Bule Ukraina yang Ditangkap di Kantor Pos Renon Akhirnya Diadili

Kutsenko Andri yang ditangkap petugas BNN P Bali usai mengambil kiriman biji ganja dari Spanyol. Foto: BNN/pro

Denpasar/BaliNewsNetwork-Setelah sebelumnya sidang ditunda lantaran tidak ada penerjemah, bule Ukraina, Kutsenko Andri yang ditangkap usai menerima kiriman 60 butir biji ganja dari Spanyol, Selasa (18/09) akhirnya diadili.

Sidang yang dipimpin Hakim Wayan Kawisada ini masih mengagendakan pembacaan dakwaan dari Jaksa Penuntut Umum (JPU) Paulus Agung Widaryanto.

Dalam dakwaan terungkap, terdakwa yang didampingi pengacara Baginda Victor Leonardo Sibarani dijerat dengan Pasal 113 ayat (1), Pasal 111 ayat (1) dan Pasal 127 ayat (1p huruf a UU RI No: 35 Tahun 2009 Tentang Narkotika.

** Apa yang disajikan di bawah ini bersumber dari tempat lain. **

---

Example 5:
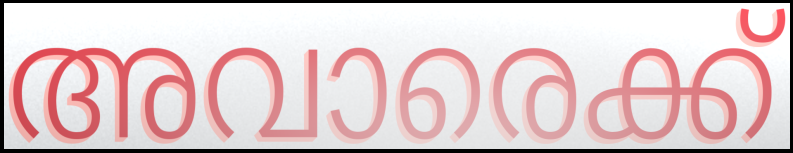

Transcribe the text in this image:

അവാരെക്ക്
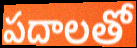
పదాలతో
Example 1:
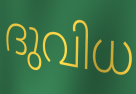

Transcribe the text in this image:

ദുവിധ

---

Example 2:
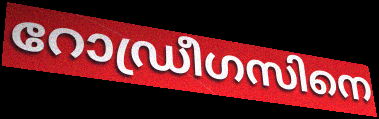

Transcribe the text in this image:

റോഡ്രീഗസിനെ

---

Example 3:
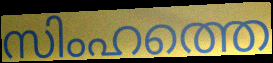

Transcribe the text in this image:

സിംഹത്തെ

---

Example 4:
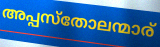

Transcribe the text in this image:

അപ്പസ്തോലന്മാര്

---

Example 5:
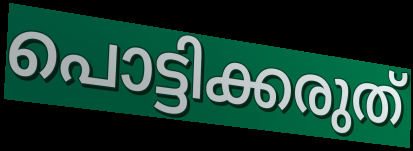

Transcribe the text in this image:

പൊട്ടിക്കരുത്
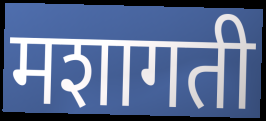
मशागती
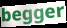
begger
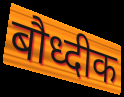
बौध्दीक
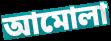
আমোলা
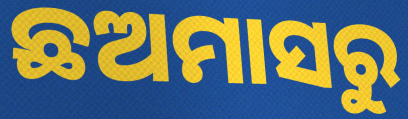
ଛଅମାସରୁ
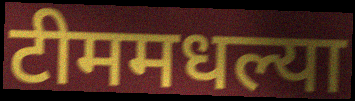
टीममधल्या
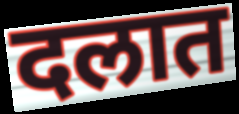
दलात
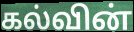
கல்வின்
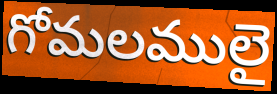
గోమలములై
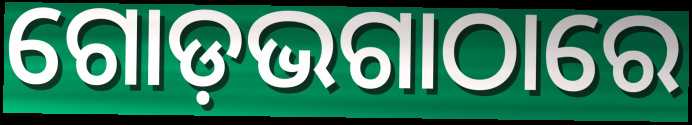
ଗୋଡ଼ଭଗାଠାରେ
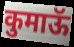
कुमाऊॅ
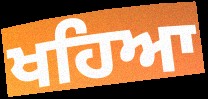
ਖਹਿਆ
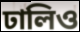
ঢালিও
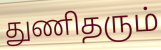
துணிதரும்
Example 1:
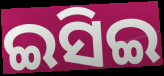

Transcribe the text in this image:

ଇସିଇ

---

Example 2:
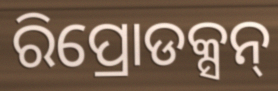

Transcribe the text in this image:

ରିପ୍ରୋଡକ୍ସନ୍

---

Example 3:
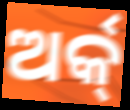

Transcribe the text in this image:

ଅର୍କ୍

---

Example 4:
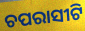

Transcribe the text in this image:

ଚପରାସୀଟି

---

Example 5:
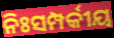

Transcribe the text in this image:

ନିଃସମ୍ପର୍କୀୟ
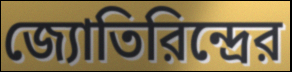
জ্যোতিরিন্দ্রের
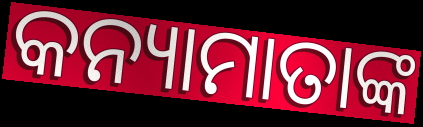
କନ୍ୟାମାତାଙ୍କ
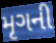
મૃગની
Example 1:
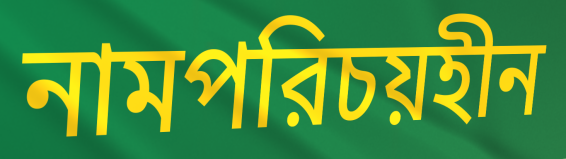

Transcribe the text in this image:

নামপরিচয়হীন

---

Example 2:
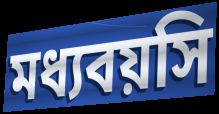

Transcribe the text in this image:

মধ্যবয়সি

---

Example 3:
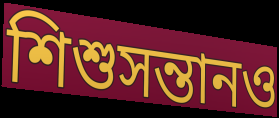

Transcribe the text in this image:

শিশুসন্তানও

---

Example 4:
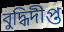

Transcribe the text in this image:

বুদ্ধিদীপ্ত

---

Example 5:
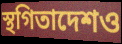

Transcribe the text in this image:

স্থগিতাদেশও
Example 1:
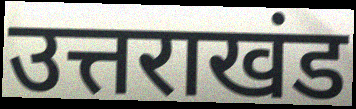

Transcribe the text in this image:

उत्तराखंड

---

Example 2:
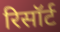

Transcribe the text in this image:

रिसॉर्ट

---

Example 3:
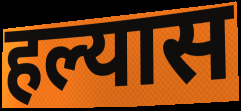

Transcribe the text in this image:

हल्यास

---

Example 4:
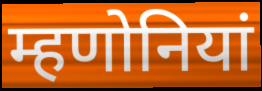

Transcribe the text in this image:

म्हणोनियां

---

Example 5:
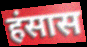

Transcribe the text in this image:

हंसास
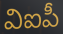
విఐపీ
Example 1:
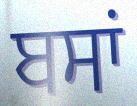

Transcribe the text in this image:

ਬਸਾਂ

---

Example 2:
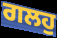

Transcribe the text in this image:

ਗਲਹੁ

Dalam dakwaan terungkap pula, terdakwa yang selama di Bali tinggal di Tirta Bungalow, Banjar Penestaan Kaja itu ditangkap di Kantor Pos Renon tanggal 5 Mei 2018 lalu sekira pukul 10:40 Wita.

Sebelum penangkapan terhadap terdakwa, petugas dari Bea Cukai dan BNN P Bali menerima laporan mengenai adanya paket yang mencurigakan dengan nomor seri RF 13973786BES yang dikirim dari Spanyol.

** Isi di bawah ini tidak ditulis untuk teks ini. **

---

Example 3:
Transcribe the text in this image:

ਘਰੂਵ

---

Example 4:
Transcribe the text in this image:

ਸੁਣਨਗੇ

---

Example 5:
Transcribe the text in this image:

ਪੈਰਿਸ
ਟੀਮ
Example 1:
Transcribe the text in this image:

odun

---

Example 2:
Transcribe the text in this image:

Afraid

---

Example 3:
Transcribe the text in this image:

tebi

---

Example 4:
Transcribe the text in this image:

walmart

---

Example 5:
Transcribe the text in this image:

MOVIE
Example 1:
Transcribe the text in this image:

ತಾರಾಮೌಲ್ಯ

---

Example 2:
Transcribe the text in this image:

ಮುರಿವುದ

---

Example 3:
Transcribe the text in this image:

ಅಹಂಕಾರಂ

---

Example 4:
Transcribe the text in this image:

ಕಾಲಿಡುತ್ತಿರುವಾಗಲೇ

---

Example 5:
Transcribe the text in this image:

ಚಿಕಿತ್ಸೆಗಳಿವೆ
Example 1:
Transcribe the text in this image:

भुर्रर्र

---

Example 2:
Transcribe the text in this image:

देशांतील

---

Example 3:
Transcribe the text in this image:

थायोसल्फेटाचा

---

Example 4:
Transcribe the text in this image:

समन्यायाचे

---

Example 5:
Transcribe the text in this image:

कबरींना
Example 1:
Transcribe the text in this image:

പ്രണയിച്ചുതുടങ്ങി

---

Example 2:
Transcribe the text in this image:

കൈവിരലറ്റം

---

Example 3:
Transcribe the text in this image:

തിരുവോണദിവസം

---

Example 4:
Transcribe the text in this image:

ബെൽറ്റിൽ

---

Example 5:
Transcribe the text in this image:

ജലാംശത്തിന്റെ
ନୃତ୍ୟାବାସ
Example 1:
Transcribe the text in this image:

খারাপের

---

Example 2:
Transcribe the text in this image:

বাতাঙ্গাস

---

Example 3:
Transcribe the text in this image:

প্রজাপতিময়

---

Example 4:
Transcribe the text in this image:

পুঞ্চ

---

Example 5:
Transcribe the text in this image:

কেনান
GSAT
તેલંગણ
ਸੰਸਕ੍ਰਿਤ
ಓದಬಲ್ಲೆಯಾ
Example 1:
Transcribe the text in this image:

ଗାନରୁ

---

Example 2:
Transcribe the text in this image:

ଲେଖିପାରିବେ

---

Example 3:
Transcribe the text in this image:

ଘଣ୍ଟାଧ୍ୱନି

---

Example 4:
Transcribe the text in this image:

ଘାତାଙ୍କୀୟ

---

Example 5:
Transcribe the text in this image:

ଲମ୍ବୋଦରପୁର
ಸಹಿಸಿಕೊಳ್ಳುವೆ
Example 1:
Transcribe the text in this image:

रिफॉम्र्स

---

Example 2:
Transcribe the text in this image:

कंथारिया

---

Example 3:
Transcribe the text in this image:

Atas kecurigaan itu dilakukan pemantauan terhadap paket tersebut. Tidak lama berselang atau sekira pukul 09:30 Wita terdakwa datang ke Kantor Pos dengan maksud mengabil kiriman yang berada dalam pemantauan petugas.

Setelah terdakwa mengambil paket tersebut, terdakwa bergegas meninggalkan Kantor Pos. Tapi belum sempat terdakwa beranjak juah dari Kantor Pos, petugas dari BNN P Bali menghampiri dan menangkap terdakwa.

Petugas lalu meminta terdakwa untuk membuka kiriman yang diterima terdakwa yaitu berupa satu buah amplop warna coklat yang berisikan tulisa pengirim : High Solution dengan alamat Spanyol.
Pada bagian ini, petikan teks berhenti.